Berlin celebrates the Fête de la Musique festival each year with over 100 stages throughout the city, and hundreds of bands. Joburg is a newcomer to the party, and today the Arts on Main / Main Street Life complex celebrated with a puppet parade on the street and live music inside the Pata Pata bar, the Bioscope cinema and the Chalkboard Café. Together with photographer neighbour David I took the opportunity to have an Ethiopian meal in the sun at the market there, and to visit all floors of the complex to see the photos and artworks on show. As a bonus we also got a quick tour of some of the 12 Decades hotel rooms (see my earlier blog post) and the rather small private studio apartment of an actor resident with rather striking eyelashes.

On the roof of the Main Street Life building, where a new café has art, great views, a bar and soon a pool too.

Joburg’s skyline, with Africa’s tallest building poking into the blue sky.

My favourite room in the 12 Decades hotel, the apartheid-themed 1946-1956 room…

… where the absurd apartheid laws of that era now are firmly engraved inside the toilet bowl.

Each of the floors has artworks; the hotel floor was decorated with photos by the Joburg Photo walkers who I often join on urban photo safaris…

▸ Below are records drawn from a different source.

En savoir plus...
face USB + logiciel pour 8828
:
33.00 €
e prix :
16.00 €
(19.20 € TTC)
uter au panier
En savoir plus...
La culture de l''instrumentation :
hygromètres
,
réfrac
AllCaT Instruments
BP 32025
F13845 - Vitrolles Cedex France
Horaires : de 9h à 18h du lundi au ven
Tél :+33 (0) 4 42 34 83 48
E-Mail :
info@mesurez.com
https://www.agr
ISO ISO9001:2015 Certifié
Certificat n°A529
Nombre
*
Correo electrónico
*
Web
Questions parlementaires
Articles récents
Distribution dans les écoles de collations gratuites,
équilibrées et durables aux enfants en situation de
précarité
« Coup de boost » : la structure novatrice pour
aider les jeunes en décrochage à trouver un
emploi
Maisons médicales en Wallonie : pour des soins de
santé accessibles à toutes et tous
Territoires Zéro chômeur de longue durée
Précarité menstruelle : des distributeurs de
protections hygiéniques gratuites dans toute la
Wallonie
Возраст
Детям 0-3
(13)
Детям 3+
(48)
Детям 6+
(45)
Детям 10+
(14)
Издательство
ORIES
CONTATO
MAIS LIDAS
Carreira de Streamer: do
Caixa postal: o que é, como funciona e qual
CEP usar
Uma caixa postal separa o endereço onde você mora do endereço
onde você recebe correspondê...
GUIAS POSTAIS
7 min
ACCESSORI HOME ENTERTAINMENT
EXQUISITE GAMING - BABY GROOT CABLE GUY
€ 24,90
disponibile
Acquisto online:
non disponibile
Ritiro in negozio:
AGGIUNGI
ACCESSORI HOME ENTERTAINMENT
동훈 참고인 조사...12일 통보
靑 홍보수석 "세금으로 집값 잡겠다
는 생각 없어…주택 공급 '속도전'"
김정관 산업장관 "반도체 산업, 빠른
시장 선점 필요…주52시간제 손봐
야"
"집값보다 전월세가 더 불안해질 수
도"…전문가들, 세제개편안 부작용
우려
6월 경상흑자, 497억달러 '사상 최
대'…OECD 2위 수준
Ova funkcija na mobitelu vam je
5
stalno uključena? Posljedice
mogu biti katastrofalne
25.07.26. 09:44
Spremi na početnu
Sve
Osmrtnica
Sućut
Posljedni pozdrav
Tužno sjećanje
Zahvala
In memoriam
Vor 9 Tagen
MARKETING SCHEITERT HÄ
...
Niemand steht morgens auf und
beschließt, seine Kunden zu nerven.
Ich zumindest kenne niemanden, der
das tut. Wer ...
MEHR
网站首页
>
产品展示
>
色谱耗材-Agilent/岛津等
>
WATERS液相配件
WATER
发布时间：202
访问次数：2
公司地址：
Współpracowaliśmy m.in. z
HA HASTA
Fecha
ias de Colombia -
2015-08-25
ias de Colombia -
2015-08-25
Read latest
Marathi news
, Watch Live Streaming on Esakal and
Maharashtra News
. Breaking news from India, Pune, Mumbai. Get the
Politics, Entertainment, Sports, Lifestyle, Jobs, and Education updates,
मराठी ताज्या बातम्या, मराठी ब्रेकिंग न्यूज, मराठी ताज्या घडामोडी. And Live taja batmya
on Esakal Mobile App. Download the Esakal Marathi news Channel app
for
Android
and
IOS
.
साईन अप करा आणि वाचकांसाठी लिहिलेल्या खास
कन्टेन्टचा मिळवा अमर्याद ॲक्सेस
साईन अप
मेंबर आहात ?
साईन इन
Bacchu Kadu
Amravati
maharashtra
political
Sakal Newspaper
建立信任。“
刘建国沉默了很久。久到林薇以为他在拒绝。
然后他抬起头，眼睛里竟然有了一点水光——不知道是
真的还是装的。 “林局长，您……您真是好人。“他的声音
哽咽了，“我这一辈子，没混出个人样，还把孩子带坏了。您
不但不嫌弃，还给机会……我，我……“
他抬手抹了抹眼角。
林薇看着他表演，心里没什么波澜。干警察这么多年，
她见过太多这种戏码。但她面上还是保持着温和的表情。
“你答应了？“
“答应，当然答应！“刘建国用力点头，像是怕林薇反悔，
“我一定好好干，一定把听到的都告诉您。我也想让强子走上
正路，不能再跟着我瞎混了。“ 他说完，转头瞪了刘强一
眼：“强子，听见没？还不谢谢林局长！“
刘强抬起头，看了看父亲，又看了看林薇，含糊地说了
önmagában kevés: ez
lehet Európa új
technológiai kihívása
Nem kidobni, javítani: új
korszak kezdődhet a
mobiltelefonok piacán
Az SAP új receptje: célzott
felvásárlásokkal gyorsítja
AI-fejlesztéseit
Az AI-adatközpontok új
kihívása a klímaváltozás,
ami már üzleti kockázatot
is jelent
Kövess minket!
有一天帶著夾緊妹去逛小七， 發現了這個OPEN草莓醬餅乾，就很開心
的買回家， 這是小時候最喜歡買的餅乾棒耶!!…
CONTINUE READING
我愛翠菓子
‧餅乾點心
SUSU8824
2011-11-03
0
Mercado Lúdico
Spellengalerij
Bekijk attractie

… which is why I can be seen in the middle of this picture 🙂

I wasn’t too enthusiastic about Gordon Froud’s art exhibition in an earlier post, but I think his own ‘minibus taxi crash’ sculpture made of plastic coat hangers (often sold along the road) is great.

The Arts on Main Sunday market. Healthy stuff, clothing, hipsters, art, Ethiopian food.

This is what Johannesburg’s coldest winter day of the year looks like – people enjoying the sun in freezing 13°C conditions.

At chalkboard café. You’re encouraged to scribble on the tables and walls with Chalk.